Por Hylda Cavalcanti
Um misto de emoção, abraços solidários e ansiedade por parte dos familiares de Marielle Franco e Anderson Gomes marcaram a entrevista coletiva que concederam antes do início do julgamento dos mandantes do assassinato da Veradora do Rio de Janeiro. Uma das mais emocionadas, a mãe de Marielle. dona Marinete da Silva fez um desabafo. “São quase oito anos de espera. Toda mãe sabe como é a dor de uma mãe, não acaba nunca. Mas a gente segue até aqui para falar sobre a importância do júri desses homens, que jamais imaginavam, pelo poder que tinham, que um dia viriam a ser julgados”.
No mesmo tom, o pai da vereadora, Antonio Francisco da Silva Neto, enfatizou: “Hoje vai ser um dia primordial. Nennhum dos que estão no banco dos réus deu uma chance de defesa para Mariele, no entanto eles estarão sendo julgados com grandes e caras bancas de advogados para defendê-los pelo crime bárbaro que cometeram.
Sem comemorações
A ministra da Igualdade Racial, Anielle Franco, irmã de Marielle, destacou que o dia é importante e de alívio, mas sem comemorações. “Não tem comemoração.
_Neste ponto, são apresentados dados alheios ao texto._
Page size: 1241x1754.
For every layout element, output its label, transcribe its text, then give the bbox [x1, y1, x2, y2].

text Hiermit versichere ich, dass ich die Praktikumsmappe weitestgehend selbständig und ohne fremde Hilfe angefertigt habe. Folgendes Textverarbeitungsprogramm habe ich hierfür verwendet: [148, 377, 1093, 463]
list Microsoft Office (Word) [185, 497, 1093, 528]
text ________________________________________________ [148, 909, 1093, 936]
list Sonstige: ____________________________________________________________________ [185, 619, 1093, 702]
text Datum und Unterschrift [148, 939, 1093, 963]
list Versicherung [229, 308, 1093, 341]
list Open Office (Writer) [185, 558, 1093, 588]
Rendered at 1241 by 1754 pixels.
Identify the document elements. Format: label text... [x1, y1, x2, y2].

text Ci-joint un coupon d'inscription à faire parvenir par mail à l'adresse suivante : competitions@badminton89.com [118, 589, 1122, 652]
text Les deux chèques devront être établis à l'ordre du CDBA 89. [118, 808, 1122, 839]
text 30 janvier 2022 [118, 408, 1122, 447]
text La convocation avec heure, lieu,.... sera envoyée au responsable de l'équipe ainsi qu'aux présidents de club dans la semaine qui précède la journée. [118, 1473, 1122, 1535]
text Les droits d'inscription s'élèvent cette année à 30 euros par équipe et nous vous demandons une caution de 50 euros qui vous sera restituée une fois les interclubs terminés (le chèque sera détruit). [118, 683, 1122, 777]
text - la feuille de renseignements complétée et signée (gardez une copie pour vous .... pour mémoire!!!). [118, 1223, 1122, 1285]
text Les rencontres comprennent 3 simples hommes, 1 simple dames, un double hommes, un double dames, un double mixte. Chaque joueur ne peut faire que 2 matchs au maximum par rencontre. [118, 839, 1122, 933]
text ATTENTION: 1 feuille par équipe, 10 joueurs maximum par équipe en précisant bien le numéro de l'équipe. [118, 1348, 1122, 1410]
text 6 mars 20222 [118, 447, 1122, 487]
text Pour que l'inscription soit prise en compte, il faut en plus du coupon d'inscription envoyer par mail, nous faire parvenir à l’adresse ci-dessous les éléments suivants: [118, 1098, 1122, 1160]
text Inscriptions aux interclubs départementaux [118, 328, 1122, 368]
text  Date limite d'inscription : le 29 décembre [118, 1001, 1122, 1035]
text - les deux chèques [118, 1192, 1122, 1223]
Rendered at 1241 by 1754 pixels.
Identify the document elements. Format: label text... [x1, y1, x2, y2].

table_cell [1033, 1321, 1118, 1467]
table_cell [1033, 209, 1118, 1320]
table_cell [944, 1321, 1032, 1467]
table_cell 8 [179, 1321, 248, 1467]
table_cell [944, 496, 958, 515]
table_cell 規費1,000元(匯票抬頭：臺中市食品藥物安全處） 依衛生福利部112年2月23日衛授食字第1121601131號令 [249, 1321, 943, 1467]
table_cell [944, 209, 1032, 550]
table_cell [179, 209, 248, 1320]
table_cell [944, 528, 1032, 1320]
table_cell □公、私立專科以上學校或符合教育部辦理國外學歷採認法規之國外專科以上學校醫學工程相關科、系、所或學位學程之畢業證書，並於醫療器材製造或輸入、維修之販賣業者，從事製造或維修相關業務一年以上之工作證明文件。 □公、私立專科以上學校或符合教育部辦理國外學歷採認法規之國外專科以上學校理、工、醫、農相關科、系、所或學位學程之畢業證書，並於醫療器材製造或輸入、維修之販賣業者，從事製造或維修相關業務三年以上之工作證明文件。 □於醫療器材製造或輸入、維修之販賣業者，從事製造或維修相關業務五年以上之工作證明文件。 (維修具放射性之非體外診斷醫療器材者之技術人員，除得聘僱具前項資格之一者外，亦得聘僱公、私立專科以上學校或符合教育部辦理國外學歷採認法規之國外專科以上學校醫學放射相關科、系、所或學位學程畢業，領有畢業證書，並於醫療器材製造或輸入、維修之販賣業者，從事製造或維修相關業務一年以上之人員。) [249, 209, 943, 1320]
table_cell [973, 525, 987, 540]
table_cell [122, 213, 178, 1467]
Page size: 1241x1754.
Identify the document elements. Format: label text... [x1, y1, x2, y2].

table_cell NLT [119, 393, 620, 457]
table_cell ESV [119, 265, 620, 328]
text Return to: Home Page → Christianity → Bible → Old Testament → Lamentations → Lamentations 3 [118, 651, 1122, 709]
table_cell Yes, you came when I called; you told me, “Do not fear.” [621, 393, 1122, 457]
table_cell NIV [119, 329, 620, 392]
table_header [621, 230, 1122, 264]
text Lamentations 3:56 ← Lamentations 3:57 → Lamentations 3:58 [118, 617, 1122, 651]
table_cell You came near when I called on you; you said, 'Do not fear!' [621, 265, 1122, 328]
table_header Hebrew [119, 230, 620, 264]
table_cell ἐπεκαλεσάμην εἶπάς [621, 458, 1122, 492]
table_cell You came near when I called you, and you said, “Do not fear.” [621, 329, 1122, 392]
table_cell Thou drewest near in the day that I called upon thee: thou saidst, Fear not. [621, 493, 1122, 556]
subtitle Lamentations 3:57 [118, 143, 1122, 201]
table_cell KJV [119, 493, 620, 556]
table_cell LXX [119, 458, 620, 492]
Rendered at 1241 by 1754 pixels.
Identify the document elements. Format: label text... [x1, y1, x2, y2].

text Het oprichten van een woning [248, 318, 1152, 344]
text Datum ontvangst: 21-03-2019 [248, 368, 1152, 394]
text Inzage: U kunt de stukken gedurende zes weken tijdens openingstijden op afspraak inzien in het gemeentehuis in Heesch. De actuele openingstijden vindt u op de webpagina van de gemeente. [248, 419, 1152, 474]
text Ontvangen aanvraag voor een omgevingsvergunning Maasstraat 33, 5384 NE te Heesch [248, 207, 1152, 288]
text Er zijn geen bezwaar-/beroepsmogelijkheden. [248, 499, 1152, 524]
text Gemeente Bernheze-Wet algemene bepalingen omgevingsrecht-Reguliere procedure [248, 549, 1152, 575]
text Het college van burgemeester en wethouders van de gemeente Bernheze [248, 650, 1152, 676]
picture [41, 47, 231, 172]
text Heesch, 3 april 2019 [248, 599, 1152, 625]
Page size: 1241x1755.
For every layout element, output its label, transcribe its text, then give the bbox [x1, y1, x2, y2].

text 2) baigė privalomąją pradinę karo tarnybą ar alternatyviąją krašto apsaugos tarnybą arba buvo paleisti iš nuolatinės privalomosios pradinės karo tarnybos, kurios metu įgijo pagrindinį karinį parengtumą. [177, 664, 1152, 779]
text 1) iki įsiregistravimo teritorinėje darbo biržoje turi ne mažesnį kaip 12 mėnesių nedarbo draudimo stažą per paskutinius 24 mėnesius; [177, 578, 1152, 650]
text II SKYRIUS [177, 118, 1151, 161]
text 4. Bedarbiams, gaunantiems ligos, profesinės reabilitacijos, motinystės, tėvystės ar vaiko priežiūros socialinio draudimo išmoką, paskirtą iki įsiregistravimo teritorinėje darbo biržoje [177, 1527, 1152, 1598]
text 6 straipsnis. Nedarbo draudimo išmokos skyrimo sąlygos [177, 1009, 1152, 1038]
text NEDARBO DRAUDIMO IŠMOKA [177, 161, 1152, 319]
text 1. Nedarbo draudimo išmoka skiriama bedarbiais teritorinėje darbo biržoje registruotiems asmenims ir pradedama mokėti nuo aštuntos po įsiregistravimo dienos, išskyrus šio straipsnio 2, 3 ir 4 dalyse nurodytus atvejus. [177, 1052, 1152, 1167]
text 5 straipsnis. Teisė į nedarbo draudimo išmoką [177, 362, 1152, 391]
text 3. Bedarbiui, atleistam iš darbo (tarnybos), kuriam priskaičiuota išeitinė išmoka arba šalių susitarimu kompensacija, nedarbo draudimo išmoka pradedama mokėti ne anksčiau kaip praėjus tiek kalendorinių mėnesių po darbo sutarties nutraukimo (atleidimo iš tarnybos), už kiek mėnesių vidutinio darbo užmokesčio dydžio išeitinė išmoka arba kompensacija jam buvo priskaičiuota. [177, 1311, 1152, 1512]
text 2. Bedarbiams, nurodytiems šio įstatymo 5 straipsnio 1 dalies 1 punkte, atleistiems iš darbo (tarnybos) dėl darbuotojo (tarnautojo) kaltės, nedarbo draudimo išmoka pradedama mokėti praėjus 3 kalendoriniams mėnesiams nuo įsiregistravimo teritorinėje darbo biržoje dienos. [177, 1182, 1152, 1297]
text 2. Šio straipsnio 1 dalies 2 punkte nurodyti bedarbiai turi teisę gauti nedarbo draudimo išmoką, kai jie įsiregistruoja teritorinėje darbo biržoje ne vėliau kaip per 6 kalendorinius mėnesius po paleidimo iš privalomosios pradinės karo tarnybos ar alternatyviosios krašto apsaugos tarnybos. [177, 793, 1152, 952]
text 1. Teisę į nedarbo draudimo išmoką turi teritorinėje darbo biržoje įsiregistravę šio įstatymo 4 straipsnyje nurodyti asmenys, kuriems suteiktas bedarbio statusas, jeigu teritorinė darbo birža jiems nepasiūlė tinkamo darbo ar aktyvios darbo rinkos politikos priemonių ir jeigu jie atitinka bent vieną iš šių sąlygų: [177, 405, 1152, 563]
Marielle e Anderson não serão trazidos de volta. Mas sabemos que o que está acontecendo aqui, de depois de tantos anos termos o julgamento dos mandantes do crime ainda é uma exceção”.
“Por isso, esse julgamento não é uma resposta apenas em relação aos casos de Marielle e Anderson, mas uma resposta à democracia e à luta por justiça. Achavam que o corpo da minha irmã seria um corpo descartável, como tantos outros têm sido ao longo dos anos”, acrescentou.
Marco para o Brasil
A filha de Marielle, hoje presidente da ONG Marielle Franco, Luyara Franco, disse que, como filha, considera a data um marco de um novo Brasil para o Estado e a sociedade brasileira. “Todos queremos dizer que a Justiça aconteceu e que os assassinatos de minha mãe e de Anderson não fiquem impunes”, frisou.
A atual vereadora do Rio de Janeiro e viúva de Marielle, Mônica Benício, afirmou que o caso não teria sido esclarecido se não fossem a pressão social e da mídia. “Esse crime mostrou bem o mundo obscuro e as conexões existentes entre a política, os poderosos, muitas instituições e o crime organizado”, acusou.
Também a esposa de Anderson Gomes, Agatha Reis se pronunciou. Agatha destacou que o julgamento é uma forma de mostrar que quem ordena crimes também pode ser condenado e preso. “Vamos obter, finalmente, a resposta que tanto esperávamos”, acentuou.